Hacker News new | ask | show | jobs
by fritzw 3261 days ago
I think Netflix probably did it because people are inherently bad at being objective. For the average person, 2 stars for a movie and 4 for another isn't based on anything measurable, even they couldn't explain. I'm shocked at some of the amazon product reviews, most of which are 5 star reviews even if the product is absolutely terrible. Movies are different than products, but it's the same people doing the reviewing. Remember, the average user is not a thinking analytical HN user. Average people are much better at bool choices.

Whether the buttons do anything, I have no idea

6 comments

I know I'm in the minority here, but I am a big fan of the new system. I would torture myself trying to decide between, e.g., 3 or 4 stars for movie.

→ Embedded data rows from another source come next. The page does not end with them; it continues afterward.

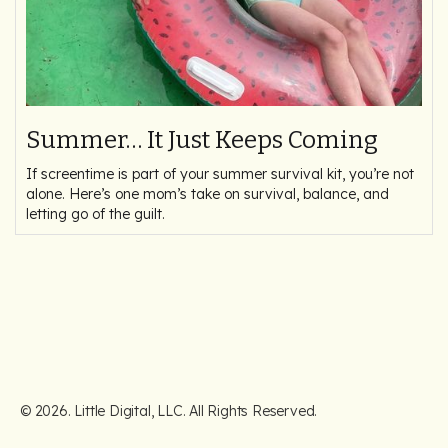
Summer… It Just Keeps Coming
If screentime is part of your summer survival kit, you’re not
alone. Here’s one mom’s take on survival, balance, and
letting go of the guilt.
©
2026
. Little Digital, LLC. All Rights Reserved.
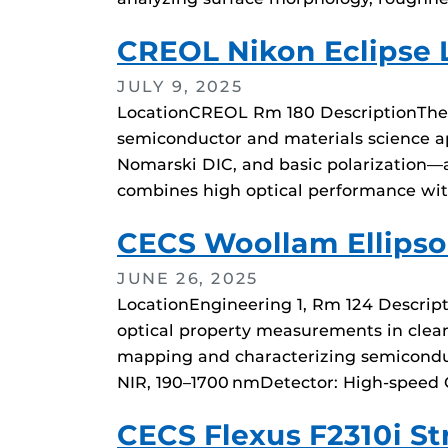
CREOL Nikon Eclipse 
JULY 9, 2025
LocationCREOL Rm 180 DescriptionThe N
semiconductor and materials science app
Nomarski DIC, and basic polarization—an
combines high optical performance wit
CECS Woollam Ellips
JUNE 26, 2025
LocationEngineering 1, Rm 124 Descripti
optical property measurements in cleanr
mapping and characterizing semiconduc
NIR, 190–1700 nmDetector: High-speed 
CECS Flexus F2310i S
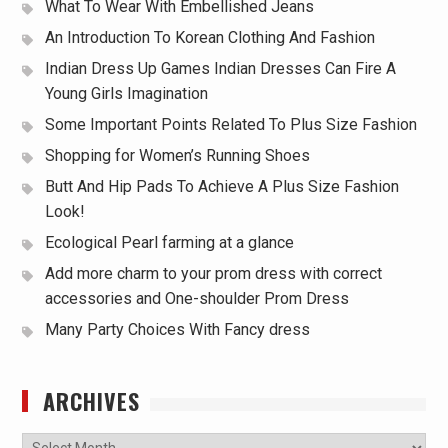
What To Wear With Embellished Jeans
An Introduction To Korean Clothing And Fashion
Indian Dress Up Games Indian Dresses Can Fire A
Young Girls Imagination
Some Important Points Related To Plus Size Fashion
Shopping for Women’s Running Shoes
Butt And Hip Pads To Achieve A Plus Size Fashion
Look!
Ecological Pearl farming at a glance
Add more charm to your prom dress with correct
accessories and One-shoulder Prom Dress
Many Party Choices With Fancy dress
ARCHIVES
Archives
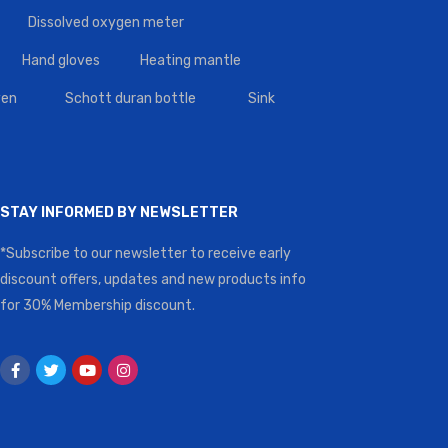
Dissolved oxygen meter
Hand gloves
Heating mantle
en
Schott duran bottle
Sink
STAY INFORMED BY NEWSLETTER
*Subscribe to our newsletter to receive early
discount offers, updates and new products info
for 30% Membership discount.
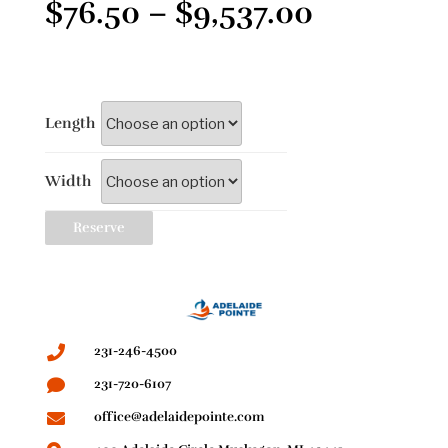
$
76.50
–
$
9,537.00
Length
Width
Reserve
231-246-4500
231-720-6107
office@adelaidepointe.com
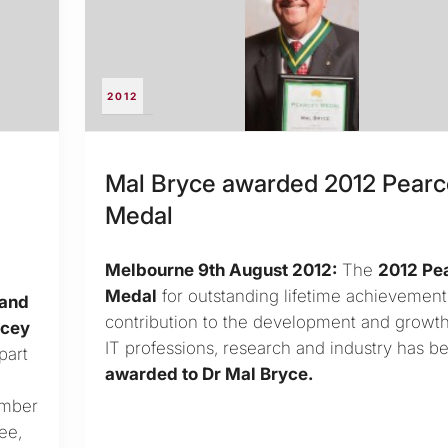
2012
Mal Bryce awarded 2012 Pear
Medal
Melbourne 9th August 2012:
The
2012 Pe
Medal
for outstanding lifetime achievemen
 and
contribution to the development and growth
rcey
IT professions, research and industry has b
part
awarded to Dr Mal Bryce.
ember
ee,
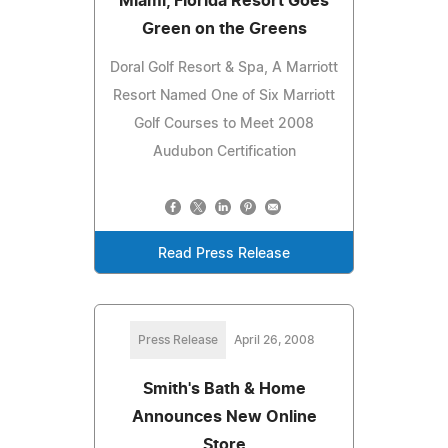
Miami, Florida Resort Goes
Green on the Greens
Doral Golf Resort & Spa, A Marriott
Resort Named One of Six Marriott
Golf Courses to Meet 2008
Audubon Certification
Read Press Release
Press Release
April 26, 2008
Smith's Bath & Home
Announces New Online
Store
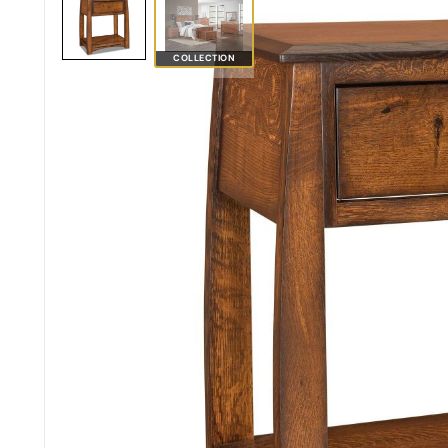
COLLECTION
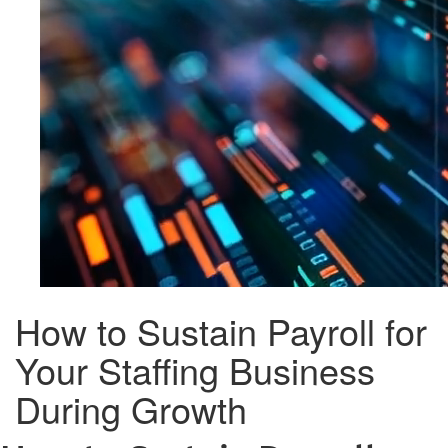
How to Sustain Payroll for
Your Staffing Business
During Growth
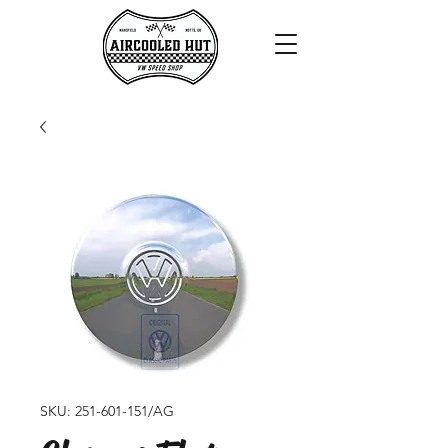
SKU: 251-601-151/AG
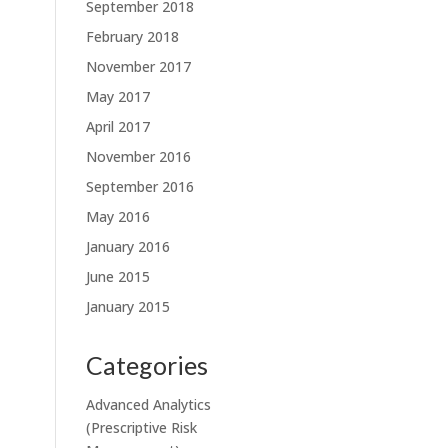
September 2018
February 2018
November 2017
May 2017
April 2017
November 2016
September 2016
May 2016
January 2016
June 2015
January 2015
Categories
Advanced Analytics
(Prescriptive Risk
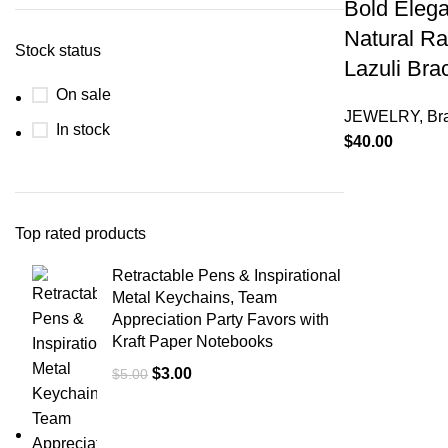
Bold Eleg
Natural Ra
Stock status
Lazuli Bra
On sale
JEWELRY
,
Br
In stock
$
40.00
Top rated products
Retractable Pens & Inspirational
Metal Keychains, Team
Appreciation Party Favors with
Kraft Paper Notebooks
$
3.00
$
5.00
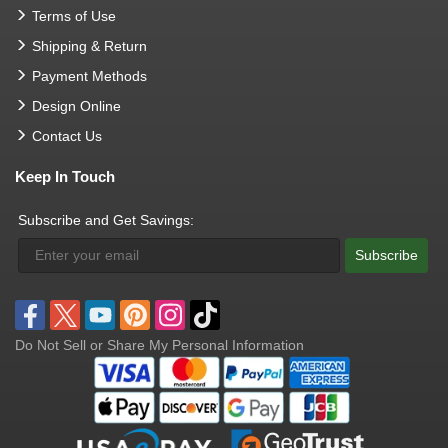
Terms of Use
Shipping & Return
Payment Methods
Design Online
Contact Us
Keep In Touch
Subscribe and Get Savings:
Subscribe
Do Not Sell or Share My Personal Information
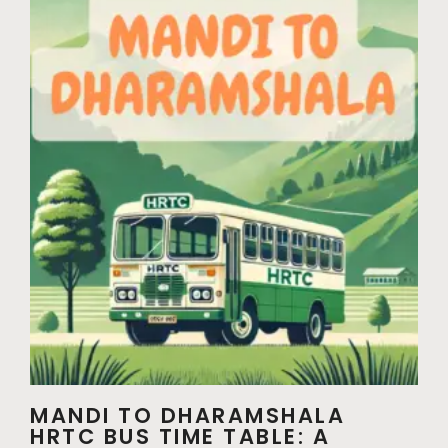
MANDI TO DHARAMSHALA
HRTC BUS TIME TABLE: A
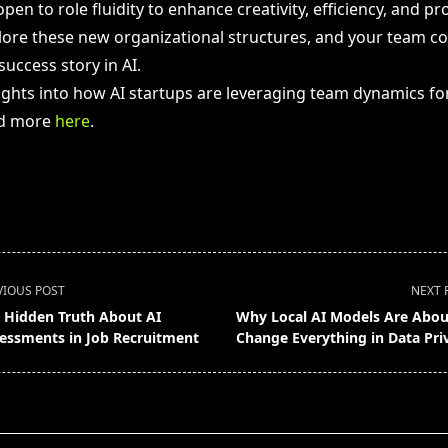
en to role fluidity to enhance creativity, efficiency, and pr
ore these new organizational structures, and your team co
uccess story in AI.
sights into how AI startups are leveraging team dynamics fo
ad more
here
.
VIOUS POST
NEXT 
 Hidden Truth About AI
Why Local AI Models Are Abou
essments in Job Recruitment
Change Everything in Data Pri
pan>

And then go back and re-rate other movies that I realized I liked more but rated lower than the just-rated movie.

Their % match numbers are fairly accurate, but I have had to go into the watch history and delete the occasional movie watched and finished that we actually hated. No number of 1-stars (or thumbs downs) would eradicate its effects on the recommendations.

My system was (and is, in DVDs):

  5 - Absolutely loved it, will buy a disc
  4 - Good, but won't buy a disc
  3 - Movie was okay
  2 - Not a good movie
  1 - Stopped watching 20 minutes into it
My problem with binary choice is that 1 == 2 and 3 == 4 == 5, whilst 1 and 5 were very special for me. :(
Plus the scale bias differing vastly between people and cultures makes the data a mess. Like say or me a 5 means 100% perfect, Why discreet choice stuff is all the rage in the market research world. (unless that's changed in last few years)

Asking people "which of these 3 things you like best" vs. "rate these 3 things 1-5" will usually give you much more useful data, plus be easier for respondents.

Popular recommendation algorithm like collaborative filtering by matrix factorization takes into account the accounts for user and item biases (the simplest method is to normalize the ratings of a particular user by the average of ratings of that user).
Couldn't you control for that by weighting people's ratings by the range in which they provide them? Like weighting a 5-star review a bit more from someone who averages 3's than someone whose ratings average 4's? Far from perfect sure but I bet it could save a lot of results from needing to be thrown out.
With stars you can cross compare with others to see if they have the same score. With simple thumbs up recommendations you cannot compare the ratings as the score is whether it appears to you or not.
If what you say is true, that's an argument in favor of eg aggregating via median instead of average.